A fourth day of losses in copper compounded investors' anxiety underpinned by the ongoing tension in Ukraine.


'Everything is on a knife's edge with the political situation there,' Popplewell said.


Dealers said the ruble was propped up by central bank support as Russian stock indexes fell again on Wednesday, reacting to the growing chance of western sanctions over Crimea.


The ruble slipped 0.1 percent against the dollar at 36.49 rubles, within striking distance of the record low of 36.675 set on March 3 after Putin moved troops into the Crimea.


Concerns about China and Ukraine has been a net positive for the yen, a safe haven in times of economic stress, but had little visible impact on the other major currencies.


The yen, steadier so far this year after losing a fifth of its value against the dollar in 2013, was holding strong in early U.S. trading, up 0.3 percent against the dollar at 102.75 yen. It was up nearly 0.1 percent against the euro at 142.675 yen.


The Swiss franc, another safehaven currency, strengthened 0.3 percent against the dollar and 0.1 percent versus the euro at 0.8755 franc and 1.2156 franc, respectively.
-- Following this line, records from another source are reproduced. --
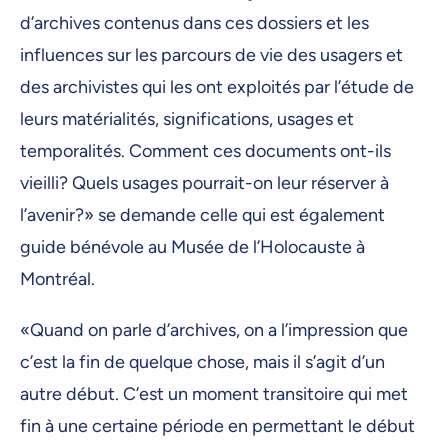
d’archives contenus dans ces dossiers et les
influences sur les parcours de vie des usagers et
des archivistes qui les ont exploités par l’étude de
leurs matérialités, significations, usages et
temporalités. Comment ces documents ont-ils
vieilli? Quels usages pourrait-on leur réserver à
l’avenir?» se demande celle qui est également
guide bénévole au Musée de l’Holocauste à
Montréal.
«Quand on parle d’archives, on a l’impression que
c’est la fin de quelque chose, mais il s’agit d’un
autre début. C’est un moment transitoire qui met
fin à une certaine période en permettant le début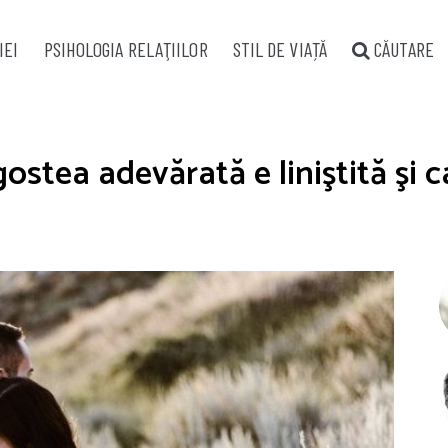
IEI
PSIHOLOGIA RELAŢIILOR
STIL DE VIAȚĂ
CĂUTARE
ostea adevărată e liniştită şi 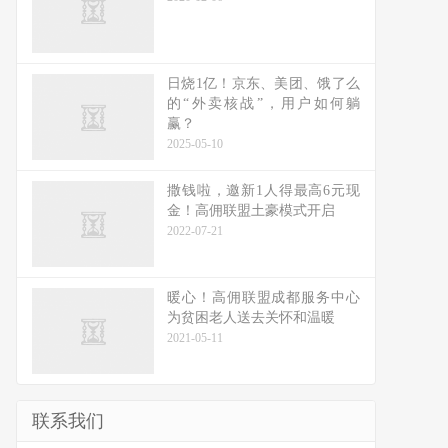
日烧1亿！京东、美团、饿了么
的“外卖核战”，用户如何躺
赢？
2025-05-10
撒钱啦，邀新1人得最高6元现
金！高佣联盟土豪模式开启
2022-07-21
暖心！高佣联盟成都服务中心
为贫困老人送去关怀和温暖
2021-05-11
联系我们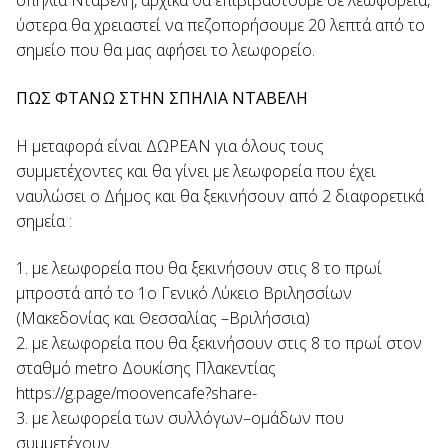
σπηλιά Νταβέλη, αρχικά θα επιβιβαστούμε σε λεωφορεία,
ύστερα θα χρειαστεί να πεζοπορήσουμε 20 λεπτά από το
σημείο που θα μας αφήσει το λεωφορείο.
ΠΩΣ ΦΤΑΝΩ ΣΤΗΝ ΣΠΗΛΙΑ ΝΤΑΒΕΛΗ
Η μεταφορά είναι ΔΩΡΕΑΝ για όλους τους
συμμετέχοντες και θα γίνει με λεωφορεία που έχει
ναυλώσει ο Δήμος και θα ξεκινήσουν από 2 διαφορετικά
σημεία :
1. με λεωφορεία που θα ξεκινήσουν στις 8 το πρωί
μπροστά από το 1ο Γενικό Λύκειο Βριλησσίων
(Μακεδονίας και Θεσσαλίας –Βριλήσσια)
2. με λεωφορεία που θα ξεκινήσουν στις 8 το πρωί στον
σταθμό metro Δουκίσης Πλακεντίας
https://g.page/moovencafe?share-
3. με λεωφορεία των συλλόγων–ομάδων που
συμμετέχουν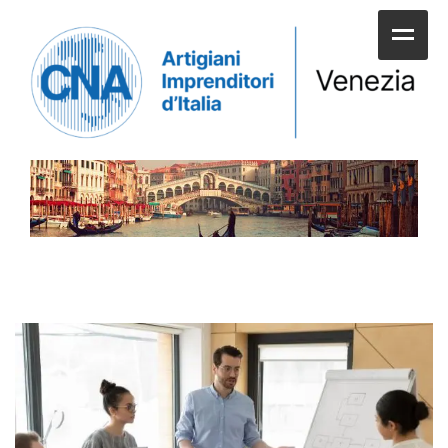
HOME
CHI SIAMO
SERVIZI ALLE IMPRESE
UNIONI E CATEGORIE
SERVIZI AI CITTADINI
APPUNTAMENTI E NEWS
SPORTELLI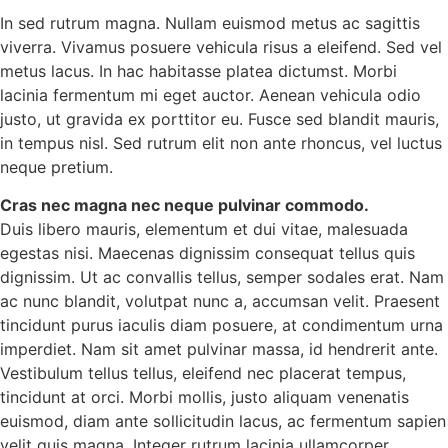
In sed rutrum magna. Nullam euismod metus ac sagittis
viverra. Vivamus posuere vehicula risus a eleifend. Sed vel
metus lacus. In hac habitasse platea dictumst. Morbi
lacinia fermentum mi eget auctor. Aenean vehicula odio
justo, ut gravida ex porttitor eu. Fusce sed blandit mauris,
in tempus nisl. Sed rutrum elit non ante rhoncus, vel luctus
neque pretium.
Cras nec magna nec neque pulvinar commodo.
Duis libero mauris, elementum et dui vitae, malesuada
egestas nisi. Maecenas dignissim consequat tellus quis
dignissim. Ut ac convallis tellus, semper sodales erat. Nam
ac nunc blandit, volutpat nunc a, accumsan velit. Praesent
tincidunt purus iaculis diam posuere, at condimentum urna
imperdiet. Nam sit amet pulvinar massa, id hendrerit ante.
Vestibulum tellus tellus, eleifend nec placerat tempus,
tincidunt at orci. Morbi mollis, justo aliquam venenatis
euismod, diam ante sollicitudin lacus, ac fermentum sapien
velit quis magna. Integer rutrum lacinia ullamcorper.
'If there's any dominant theme, it's one of 'risk-off' given the concern over the slowdown in China and its financial problems,' said Daragh Maher, a strategist with HSBC in London. 'The next break in that might not come until we see more Chinese numbers tomorrow.'


Chinese industrial output, investment and retail sales figures are all due at 0530 GMT on Thursday.


KIWI DIPS BEFORE RATE DECISION


Ahead of a widely expected rise in New Zealand interest rates on Thursday, the New Zealand dollar dipped, last traded down 0.1 percent at 0.8461 to the greenback.


The Reserve Bank of New Zealand was expected to lift interest rates and to map out a path for a series of increases over the next two years at least, a Reuters poll shows, taking the lead among developed economies in tightening policy.


Markets have priced in a 98 percent chance the Reserve Bank of New Zealand will raise its policy rate by 25 basis points to 2.75 percent after holding it at a record low for three years.


On Tuesday, the kiwi hit its highest level since flotation against a currency basket in 1985. On a trade-weighted basis, it rose as high as 79.68, according to Reuters data.